Gezeten in de lederen fauteuils van een Gents etablissement klinkt Bernd Thijs, 29 pas, gedrevener dan ooit. ‘Een bepaalde constante halen, zoals Timmy Simons, dat is iets waar ik ook wel naar streef.’

B ernd Thijs was na Milos Maric de tweede speler die AA Gent onder Trond Sollied aantrok. Onze Schot, zoals Robert Waseige hem wegens zijn rode haren bij Standard noemde, heeft vandaag een vuurrode jas en dito pet van Nike, zijn sponsor, aangetrokken. Arrogance justified. Luchtig zelfvertrouwen, zoiets. Met de ervaring van Standard, Racing Genk, het Turkse Trabzonspor en het Duitse Borussia Mönchengladbach als bagage begint de Limburger aan het tweede Belgische luik van zijn carrière.

Weer interviews kunnen geven in het Nederlands, het is na al die jaren in het buitenland eens iets anders, zeker ?

Bernd Thijs : “Euh, ja.” ( lachje)

Hoe ging dat in het Duits ?

“Dat ging vrij goed, maar in Duitsland zijn de journalisten elke dag op de training : Bild, Express, Rheinische Post, Aachener Zeitung …”

En jij staat niet bekend als iemand die graag interviews geeft.

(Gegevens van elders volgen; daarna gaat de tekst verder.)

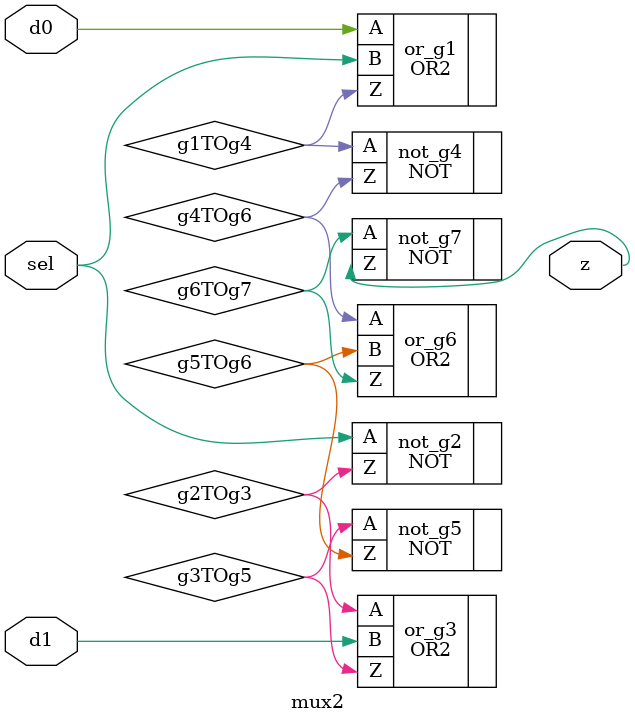
<source format=sv>
module mux2 (
    input logic d0,          // Data input 0
    input logic d1,          // Data input 1
    input logic sel,         // Select input
    output logic z           // Output
);

// Put your code here
	// bottom path
	logic g1TOg4, g4TOg6, g6TOg7, g2TOg3, g3TOg5, g5TOg6;   
	OR2 #(.Tpdhl(5), .Tpdlh(4)) or_g1(.A(d0), .B(sel), .Z(g1TOg4));
	NOT #(.Tpdhl(4), .Tpdlh(10)) not_g4(.A(g1TOg4), .Z(g4TOg6));
	OR2 #(.Tpdhl(5), .Tpdlh(4)) or_g6(.A(g4TOg6), .B(g5TOg6), .Z(g6TOg7));
	NOT #(.Tpdhl(4), .Tpdlh(10)) not_g7(.A(g6TOg7), .Z(z));
	
	// top path
	NOT #(.Tpdhl(4), .Tpdlh(10)) not_g2(.A(sel), .Z(g2TOg3));
	OR2 #(.Tpdhl(5), .Tpdlh(4)) or_g3(.A(g2TOg3), .B(d1), .Z(g3TOg5));
	NOT #(.Tpdhl(4), .Tpdlh(10)) not_g5(.A(g3TOg5), .Z(g5TOg6));
	
// End of your code

endmodule

</source>
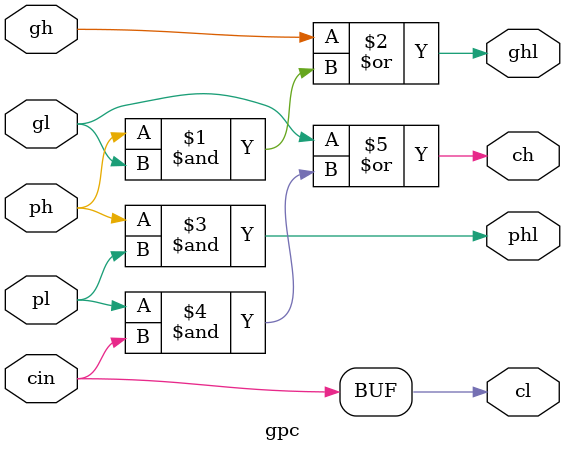
<source format=v>
module gpc (
  input gh,
  input ph,
  input gl,
  input pl,
  input cin,
  output ghl,
  output phl,
  output ch,
  output cl
);

  assign ghl = gh | (ph & gl);
  assign phl = ph & pl;
  assign ch = gl | (pl &cin);
  assign cl = cin;
endmodule

</source>
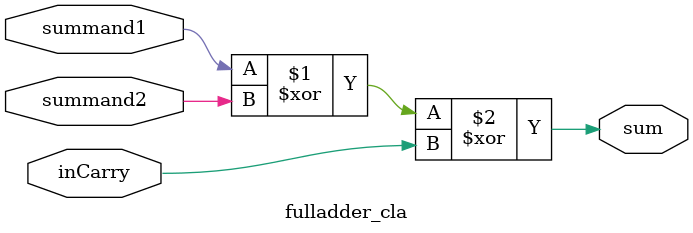
<source format=v>

module fulladder_cla(
	input summand1,
	input summand2,
	input inCarry,
	output sum
);

	assign sum = ((summand1 ^ summand2) ^ inCarry);
	
endmodule

</source>
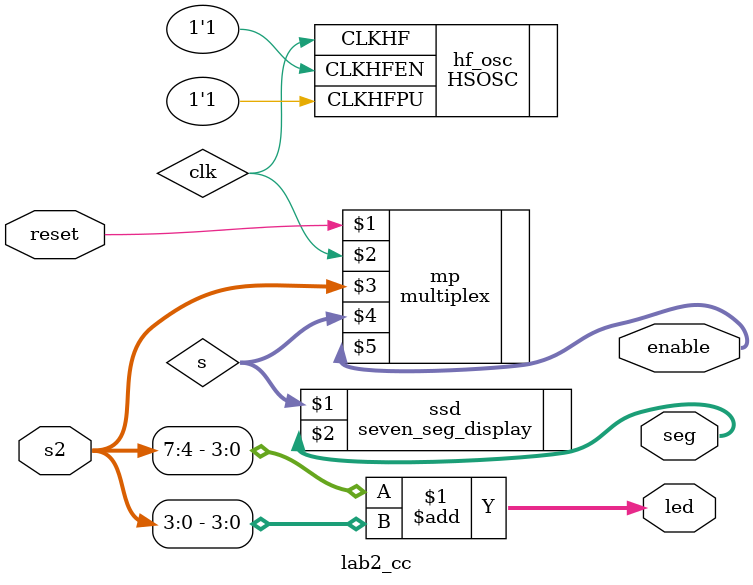
<source format=sv>


module lab2_cc( input logic reset, 
				input	 logic [7:0] s2,
			    output  logic [6:0] seg,
			    output logic [1:0] enable,
				output logic [4:0] led
				 );
   // Defining Internal Variables
   logic clk;
   logic [3:0] s;
  
   // Internal high-speed oscillator
   HSOSC #(.CLKHF_DIV(2'b01)) 
         hf_osc (.CLKHFPU(1'b1), .CLKHFEN(1'b1), .CLKHF(clk));
  
	// Now to call on my multiplex file
	multiplex mp(reset, clk, s2, s, enable);
   
   // Now to call on seven segment display from Lab 1
   seven_seg_display ssd(s, seg);
  
   // Combinational LED logic to add the two display numbers together in binary for the led variable
   assign led[4:0] = s2[7:4] + s2[3:0];

  
endmodule
		
		
</source>
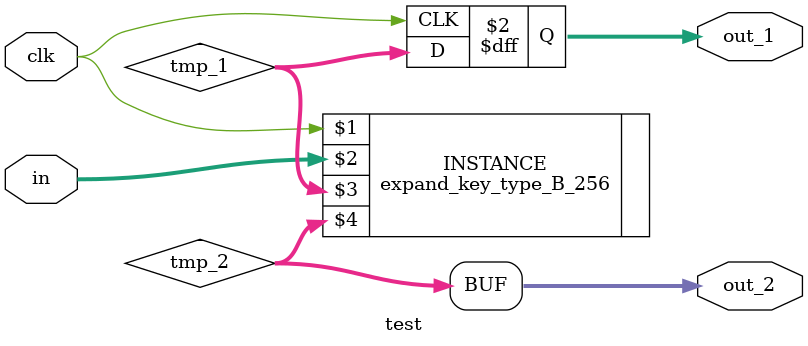
<source format=v>
`include "aes_256.v"

module test(clk, in, out_1, out_2);

input              clk;
input      [255:0] in;
output reg [255:0] out_1;
output reg [127:0] out_2;

wire [255:0] tmp_1;
wire [127:0] tmp_2;

expand_key_type_B_256 INSTANCE(clk, in, tmp_1, tmp_2);

always @ (posedge clk)
	out_1 <= tmp_1;

assign out_2 = tmp_2;

endmodule

</source>
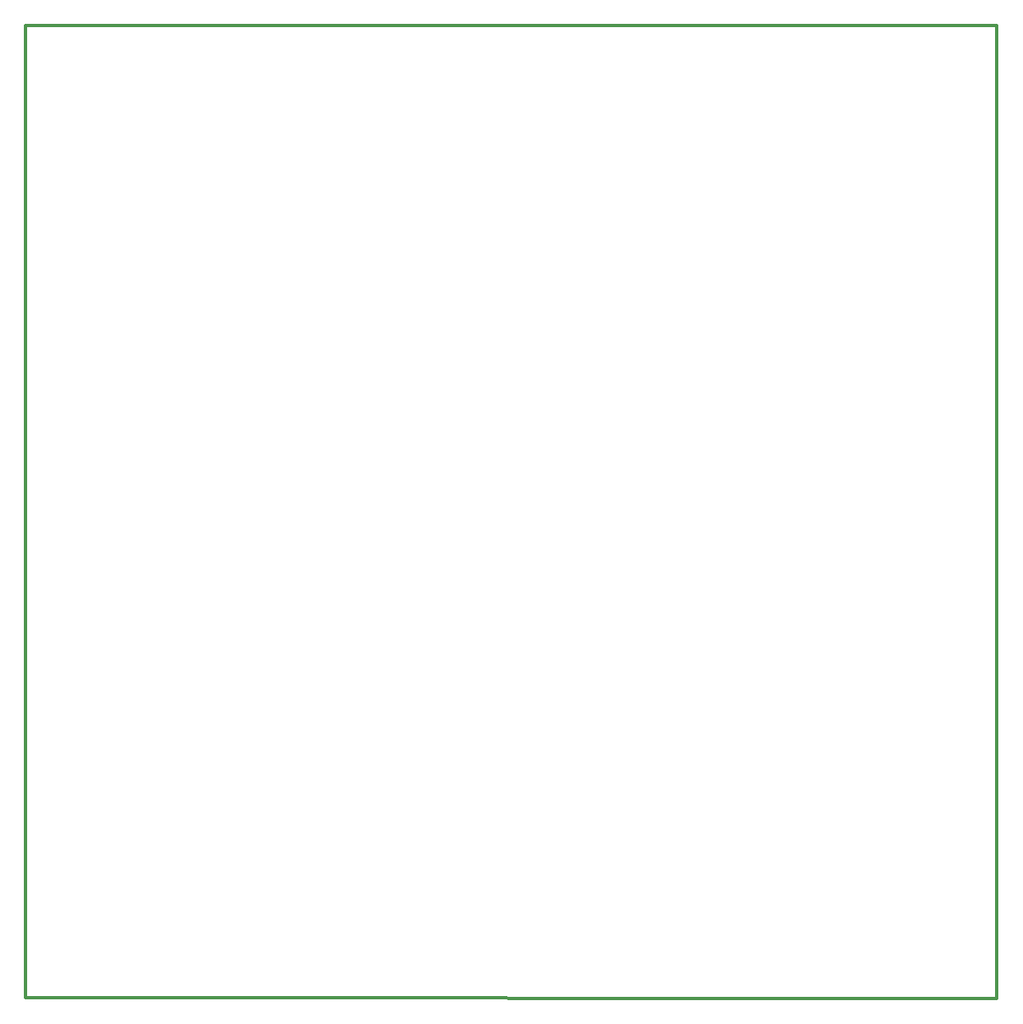
<source format=gko>
G04*
G04 #@! TF.GenerationSoftware,Altium Limited,Altium Designer,18.0.7 (293)*
G04*
G04 Layer_Color=16711935*
%FSLAX44Y44*%
%MOMM*%
G71*
G01*
G75*
%ADD14C,0.3000*%
D14*
X1000000Y-893D02*
X1000000Y-892D01*
Y1000000D01*
X-0D02*
X1000000D01*
X0Y0D02*
X1000000Y-893D01*
X-0Y1000000D02*
X0Y0D01*
M02*

</source>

“Meestal wachtten ze na de training op je en stelden ze één vraag terwijl ze met je mee liepen. De volgende dag stond er dan een hele pagina in de krant met zó’n foto … Echt niet te geloven. Daarom hebben we strikte afspraken gemaakt : twee dagen voor een wedstrijd was er telkens een persconferentie met de trainer en een speler. Andere interviews moesten ze op voorhand aanvragen en de tekst faxen. Maar Bild en Express deden dat sowieso bijna niet.”

Hebben ze je ooit in de problemen gebracht ?

“Heel in het begin, ja. Ik liep na een training de trappen omhoog en daar stond een fotograaf van Bild die zei : ‘Ik moet nog een paar foto’s nemen, maar je moet zó doen.’ ( strekt zijn arm en wijst) Ik vraag waarom en hij zegt : ‘Het is morgen een belangrijke match en we moeten aanvallen, punten pakken. Dat gaat goed zijn, doe het nu maar.’ Dus ik wijs zó. Tja, ’s anderendaags een foto van een halve pagina in de krant met een grote titel : Hi, ich bin der neue Chef ! Dan weet je genoeg en dus heb ik hen afzijdig gehouden. Maar als ze je dan kunnen pakken, laten ze het niet natuurlijk. Wanneer je een slechte match hebt gespeeld, doen ze iets extra.”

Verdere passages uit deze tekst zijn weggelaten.